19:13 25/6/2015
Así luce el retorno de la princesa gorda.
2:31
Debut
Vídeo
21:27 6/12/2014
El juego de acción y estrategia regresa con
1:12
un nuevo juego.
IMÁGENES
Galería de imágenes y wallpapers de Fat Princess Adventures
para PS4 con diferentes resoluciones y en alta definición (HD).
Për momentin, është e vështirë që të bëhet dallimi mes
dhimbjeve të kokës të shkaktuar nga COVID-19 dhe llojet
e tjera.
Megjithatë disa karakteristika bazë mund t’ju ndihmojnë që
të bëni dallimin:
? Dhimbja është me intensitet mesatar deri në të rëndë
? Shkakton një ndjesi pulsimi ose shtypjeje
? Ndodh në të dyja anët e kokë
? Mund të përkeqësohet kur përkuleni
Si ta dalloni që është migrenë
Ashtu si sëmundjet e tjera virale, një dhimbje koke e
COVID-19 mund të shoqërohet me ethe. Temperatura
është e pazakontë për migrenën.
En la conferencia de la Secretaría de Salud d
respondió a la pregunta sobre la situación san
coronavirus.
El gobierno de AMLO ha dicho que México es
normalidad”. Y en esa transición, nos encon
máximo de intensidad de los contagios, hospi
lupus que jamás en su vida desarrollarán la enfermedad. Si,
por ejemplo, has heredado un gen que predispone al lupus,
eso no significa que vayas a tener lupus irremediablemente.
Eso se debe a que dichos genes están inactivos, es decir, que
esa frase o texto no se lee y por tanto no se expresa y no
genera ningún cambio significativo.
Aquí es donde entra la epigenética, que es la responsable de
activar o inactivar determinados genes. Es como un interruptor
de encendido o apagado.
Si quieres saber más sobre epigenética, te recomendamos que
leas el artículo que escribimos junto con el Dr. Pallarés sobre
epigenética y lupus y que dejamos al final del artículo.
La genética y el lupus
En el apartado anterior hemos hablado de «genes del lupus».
◆ ◆ ◆ ◆
## Activity
Reply by returning the full set of records above exactly.

## Expected output
19:13 25/6/2015
Así luce el retorno de la princesa gorda.
2:31
Debut
Vídeo
21:27 6/12/2014
El juego de acción y estrategia regresa con
1:12
un nuevo juego.
IMÁGENES
Galería de imágenes y wallpapers de Fat Princess Adventures
para PS4 con diferentes resoluciones y en alta definición (HD).
Për momentin, është e vështirë që të bëhet dallimi mes
dhimbjeve të kokës të shkaktuar nga COVID-19 dhe llojet
e tjera.
Megjithatë disa karakteristika bazë mund t’ju ndihmojnë që
të bëni dallimin:
? Dhimbja është me intensitet mesatar deri në të rëndë
? Shkakton një ndjesi pulsimi ose shtypjeje
? Ndodh në të dyja anët e kokë
? Mund të përkeqësohet kur përkuleni
Si ta dalloni që është migrenë
Ashtu si sëmundjet e tjera virale, një dhimbje koke e
COVID-19 mund të shoqërohet me ethe. Temperatura
është e pazakontë për migrenën.
En la conferencia de la Secretaría de Salud d
respondió a la pregunta sobre la situación san
coronavirus.
El gobierno de AMLO ha dicho que México es
normalidad”. Y en esa transición, nos encon
máximo de intensidad de los contagios, hospi
lupus que jamás en su vida desarrollarán la enfermedad. Si,
por ejemplo, has heredado un gen que predispone al lupus,
eso no significa que vayas a tener lupus irremediablemente.
Eso se debe a que dichos genes están inactivos, es decir, que
esa frase o texto no se lee y por tanto no se expresa y no
genera ningún cambio significativo.
Aquí es donde entra la epigenética, que es la responsable de
activar o inactivar determinados genes. Es como un interruptor
de encendido o apagado.
Si quieres saber más sobre epigenética, te recomendamos que
leas el artículo que escribimos junto con el Dr. Pallarés sobre
epigenética y lupus y que dejamos al final del artículo.
La genética y el lupus
En el apartado anterior hemos hablado de «genes del lupus».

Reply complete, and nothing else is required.